- [TASK REQUIREMENTS] Continue the passage on C arrays, pointers, and structures, starting right after its final sentence.

- [READING PASSAGE]
The second element of array_ptr is the third element of array.

Array points to the first element of the array; array_ptr is set to &array[1], so it points to the second element of the array. So array_ptr[1] is equivalent to array[2]. Array_ptr starts at the second element of the array, so the second element of array_ptr is the third element of array.

Because the first element is sizeof(int) bytes wide, the second element is sizeof(int) bytes ahead of the start of the array. Array[1] is equivalent to *(array + 1). The number added to a pointer is multiplied by the size, so 1 adds sizeof(int) bytes to the pointer value.


Structures

A structure is created with the struct keyword.

A struct looks like this:

struct foo {
	size_t size;
	char name[64];
};

Each declaration in the block is called a member. A member is accessed like this:

struct foo my_foo;
my_foo.size = sizeof(struct foo);

The expression my_foo.size accesses the member size of my_foo.

For a pointer to a structure, it is possible to use

(*foo_ptr).size = new_size;

or the pointer-to-member operator, ->.

- [GIVEN RECORDS]
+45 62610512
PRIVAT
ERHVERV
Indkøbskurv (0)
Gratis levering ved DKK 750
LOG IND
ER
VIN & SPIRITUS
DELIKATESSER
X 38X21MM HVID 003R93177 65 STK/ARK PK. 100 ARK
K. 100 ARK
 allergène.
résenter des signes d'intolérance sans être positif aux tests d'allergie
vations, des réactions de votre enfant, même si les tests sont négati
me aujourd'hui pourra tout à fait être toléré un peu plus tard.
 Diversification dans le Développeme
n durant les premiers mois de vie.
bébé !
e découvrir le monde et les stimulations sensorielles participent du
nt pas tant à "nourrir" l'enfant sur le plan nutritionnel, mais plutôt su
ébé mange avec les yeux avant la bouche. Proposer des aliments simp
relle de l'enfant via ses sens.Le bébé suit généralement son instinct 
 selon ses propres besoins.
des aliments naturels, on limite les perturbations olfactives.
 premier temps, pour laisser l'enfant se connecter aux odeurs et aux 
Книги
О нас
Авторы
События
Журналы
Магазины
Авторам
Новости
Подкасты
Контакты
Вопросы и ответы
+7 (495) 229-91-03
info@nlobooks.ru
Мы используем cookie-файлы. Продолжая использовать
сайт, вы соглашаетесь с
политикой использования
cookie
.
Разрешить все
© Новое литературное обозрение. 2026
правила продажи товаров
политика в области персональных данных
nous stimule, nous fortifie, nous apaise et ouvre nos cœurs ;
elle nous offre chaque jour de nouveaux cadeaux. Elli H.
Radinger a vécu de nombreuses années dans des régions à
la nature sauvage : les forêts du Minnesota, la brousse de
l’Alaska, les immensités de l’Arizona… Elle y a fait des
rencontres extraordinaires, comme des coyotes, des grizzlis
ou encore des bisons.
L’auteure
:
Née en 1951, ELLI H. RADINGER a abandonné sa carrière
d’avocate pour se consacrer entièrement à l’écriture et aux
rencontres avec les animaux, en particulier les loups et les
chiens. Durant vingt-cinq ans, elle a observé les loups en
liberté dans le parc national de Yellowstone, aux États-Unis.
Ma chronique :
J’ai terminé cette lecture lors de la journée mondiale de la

- [OUTPUT BELOW]
foo_ptr->size = new_size;

With multiple indirection:

(*foo_ptr_ptr)->size = new_size; /* One way */
(**foo_ptr_ptr).size = new_size; /* or another */


Multiple indirection

Consider

int    a =  3;
int   *b = &a;
int  **c = &b;
int ***d = &c;

Here are how the values of these pointers equate to each other:

*d == c;

**d == *c == b

***d == **c == *b == a == 3;

The & operator can be thought of as adding asterisks, and the *, ->, and [] operators as removing asterisks.


Pointers and const

The const keyword is confusing when pointers are involved. These two declarations are equivalent:

const int *ptr_a;
int const *ptr_a;

These two, however, are not equivalent:

int const *ptr_a;
int *const ptr_b;

*ptr_a is constant; you cannot do *ptr_a = 42, but ptr_b is constant; you can assign *ptr_b, but not the pointer itself. Attempting to compile

int main ()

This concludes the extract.